> [Tugas 1]:
Menurut potongan dokumen, berapa harga karcis tol yang dibayar sebelum melewati jembatan Suramadu?
> [Tugas 2]:
Tuliskan ulang tanpa perubahan bagian potongan dokumen yang diawali kata-kata "Kukendarai terus motorku, sampai" dan diakhiri "memutuskan jalan terus.".
=== Potongan dokumen ===
Sabtu siang, 17 Oktober 2009, setelah lelah menggarap dua buah naskah seharian, aku akhirnya tertidur. Paginya, sebenarnya ada rencana pulang ke Malang, namun karena banyaknya tugas yang harus kukerjakan di Sidoarjo, rencana itu urung. Jam tiga sore, ketika bangun, aku merasa harus pergi ke suatu tempat. Aku ingin pergi sendirian -- mencari inspirasi. Aku tidak tahu mau ke mana. Namun, di dalam tas kecil yang kucangklong, kubawa kamera digitalku.
Kukendarai terus motorku, sampai akhirnya terlintas pikiran itu: Suramadu! Ya, ke jembatan Suramadu, ke Madura. Kelihatannya asyik juga!
***
Surabaya-Madura P.P.
Aku menghubungi temanku yang punya rumah dan keluarga di Madura. Ah, dia lagi sibuk mau malam mingguan di Surabaya ternyata. Padahal aku ingin sekali menjelajah Madura, terutama melihat orang-orang yang tidur pakai alas pasir itu. Salahku memang, mendadak mengabarinya. Keinginan itu batal. Aku memutuskan jalan terus.
Daerah Kenjeran yang kulalui sebelum jembatan Suramadu ramai sekali. Setelah membayar karcis tol 3000 rupiah, aku takjub melihat panjangnya jembatan itu. Panjaaang sekali. Jembatan tol itu dibagi dua bagian. Bagian timur untuk pelintas dari Madura; bagian selatan untuk pelintas dari Surabaya. Masing-masing bagian jalan dibagi lagi: para pengendara sepeda motor diberi bagian khusus di bagian tepi. Ketika melintas di atasnya, angin cukup kuat menerpa badanku. Di sebelah kiri dan kananku membentang Selat Madura yang kali ini berlangit muram. Cuaca tidak sedang mendung, namun awan putih pekat menggantung di sebelah barat dan timur jembatan itu.
=== Bahan yang diberikan ===
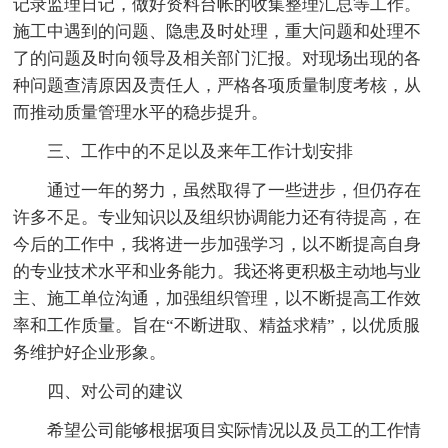
记录监理日记，做好资料台帐的收集整理汇总等工作。
施工中遇到的问题、隐患及时处理，重大问题和处理不
了的问题及时向领导及相关部门汇报。对现场出现的各
种问题查清原因及责任人，严格各项质量制度考核，从
而推动质量管理水平的稳步提升。
三、工作中的不足以及来年工作计划安排
通过一年的努力，虽然取得了一些进步，但仍存在
许多不足。专业知识以及组织协调能力还有待提高，在
今后的工作中，我将进一步加强学习，以不断提高自身
的专业技术水平和业务能力。我还将更积极主动地与业
主、施工单位沟通，加强组织管理，以不断提高工作效
率和工作质量。旨在“不断进取、精益求精”，以优质服
务维护好企业形象。
四、对公司的建议
希望公司能够根据项目实际情况以及员工的工作情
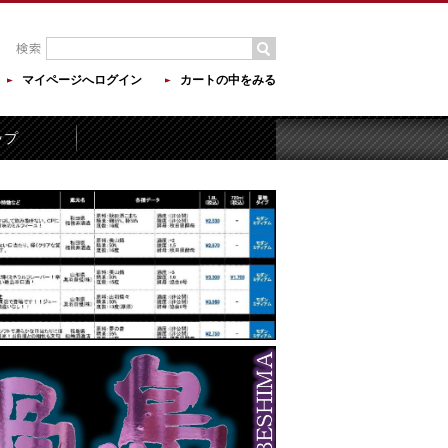
マイページへログイン
カートの中をみる
ップ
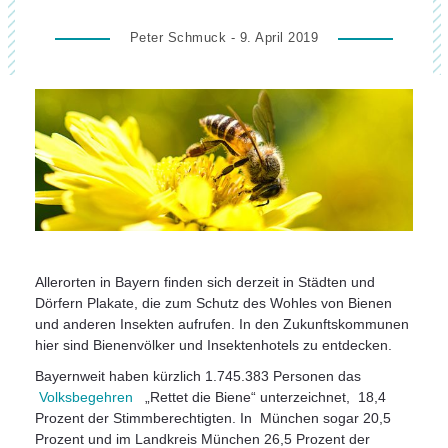
Peter Schmuck - 9. April 2019
Allerorten in Bayern finden sich derzeit in Städten und
Dörfern Plakate, die zum Schutz des Wohles von Bienen
und anderen Insekten aufrufen. In den Zukunftskommunen
hier sind Bienenvölker und Insektenhotels zu entdecken.
Bayernweit haben kürzlich 1.745.383 Personen das
Volksbegehren
„Rettet die Biene“ unterzeichnet, 18,4
Prozent der Stimmberechtigten. In München sogar 20,5
Prozent und im Landkreis München 26,5 Prozent der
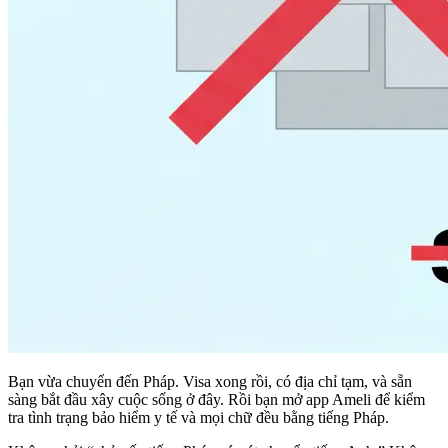
Bạn vừa chuyển đến Pháp. Visa xong rồi, có địa chỉ tạm, và sẵn
sàng bắt đầu xây cuộc sống ở đây. Rồi bạn mở app Ameli để kiểm
tra tình trạng bảo hiểm y tế và mọi chữ đều bằng tiếng Pháp.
===
> [Tempat jawaban 1]:
3000 rupiah

> [Tempat jawaban 2]:
Kukendarai terus motorku, sampai akhirnya terlintas pikiran itu: Suramadu! Ya, ke jembatan Suramadu, ke Madura. Kelihatannya asyik juga!
***
Surabaya-Madura P.P.
Aku menghubungi temanku yang punya rumah dan keluarga di Madura. Ah, dia lagi sibuk mau malam mingguan di Surabaya ternyata. Padahal aku ingin sekali menjelajah Madura, terutama melihat orang-orang yang tidur pakai alas pasir itu. Salahku memang, mendadak mengabarinya. Keinginan itu batal. Aku memutuskan jalan terus.